Il rigole un bon coup et pousse la porte derrière lui avec le talon. On entre. Arto pousse Balerinette et l’assoie lui-même sur une chaise qu’il confisque à des joueurs de cartes.

« Alors une grenadine avec des bulles, dit-elle.

— Je t’ai rien demandé ! grogne Arto.

— On est pas là pour boire un coup ? dit-elle, espiègle.

— Ya longtemps qu’on donne plus de coups dans la Police, dis-je en pouffant.

— Mais on se souvient toujours comment qu’on faisait, » dit Arto en claquant les doigts pour faire venir Popol et son torchon.

C’est ici qu’on venait glander avec Pédar. On jouait pas, ni aux dés, ni aux cartes. Il picolait et je vidais mon verre d’eau pour faire quelque chose. Ça m’aurait embêté de rester comme ça à rien faire que de le regarder s’enfoncer dans cet endroit de la misère humaine où il n’y a plus de rêves qui comptent. Rien que la sensation de plus être ici. Pour Pédar, c’était suffisant, comme sensation. Et il regardait mon eau sans rien dire de ce qu’il en pensait. Il voyait peut-être autre chose que de l’eau. Il me voyait peut-être plus. Ce qui s’appelle glander pour de bon. Balerinette avait pris sa place et ça me faisait mal. Arto voulait tout savoir au sujet du caillou. Pas le mien, celui de Pédar. Il comprenait plus rien. Pourtant, c’était clair.

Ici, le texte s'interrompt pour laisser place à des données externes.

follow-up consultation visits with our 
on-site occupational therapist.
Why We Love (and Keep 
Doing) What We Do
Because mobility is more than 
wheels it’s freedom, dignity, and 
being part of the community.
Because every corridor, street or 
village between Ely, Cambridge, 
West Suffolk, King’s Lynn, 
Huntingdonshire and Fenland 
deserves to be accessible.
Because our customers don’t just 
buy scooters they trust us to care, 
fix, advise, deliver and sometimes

« Il s’est mis en colère comment ? demande-t-il.

— J’en sais rien moi ! fait Balerinette en frappant sur la table.

— Et ça t’a mis en colère, toi ? »

Balerinette refrappa la table. Arto sursauta pour la deuxième fois. Il cligna de l’œil dans ma direction. Il avait l’air satisfait du flic qui en sait déjà trop. Il commanda un café serré avec des cerneaux. Pendant qu’il croquait, je touchai le genou de Balerinette avec le mien. Elle acheva sa grenadine d’un trait et se leva, secouant ses boucles :

« Si vous avez plus besoin de moi, j’y vais ! »

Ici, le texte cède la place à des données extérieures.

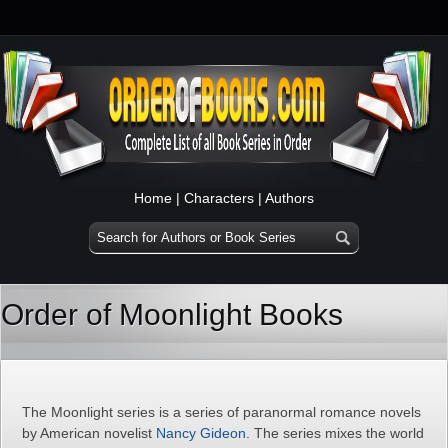
Home
|
Characters
|
Authors
Order of Moonlight Books
The Moonlight series is a series of paranormal romance novels
by American novelist
Nancy Gideon
. The series mixes the world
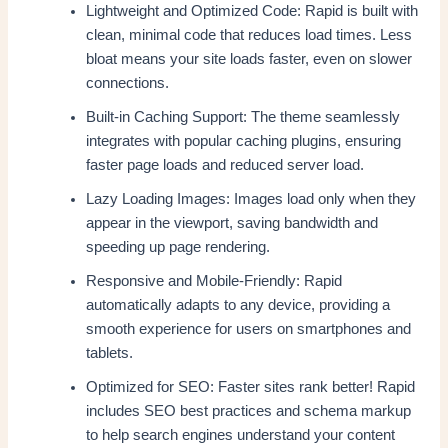
Lightweight and Optimized Code: Rapid is built with
clean, minimal code that reduces load times. Less
bloat means your site loads faster, even on slower
connections.
Built-in Caching Support: The theme seamlessly
integrates with popular caching plugins, ensuring
faster page loads and reduced server load.
Lazy Loading Images: Images load only when they
appear in the viewport, saving bandwidth and
speeding up page rendering.
Responsive and Mobile-Friendly: Rapid
automatically adapts to any device, providing a
smooth experience for users on smartphones and
tablets.
Optimized for SEO: Faster sites rank better! Rapid
includes SEO best practices and schema markup
to help search engines understand your content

Elle attendait une réponse. Arto mâchait lentement et avalait encore plus consciencieusement. Il prit une gorgée de café et se rinça longuement les dents. Son œil droit larmoyait. Il fit un signe avec la tête et elle le comprit. Quelques secondes plus tard, on entendit le caillou glisser sur le trottoir d’en face. Mon caillou. Deux cailloux. Pédar et moi. Pédar qui était mort assassiné de haut en bas.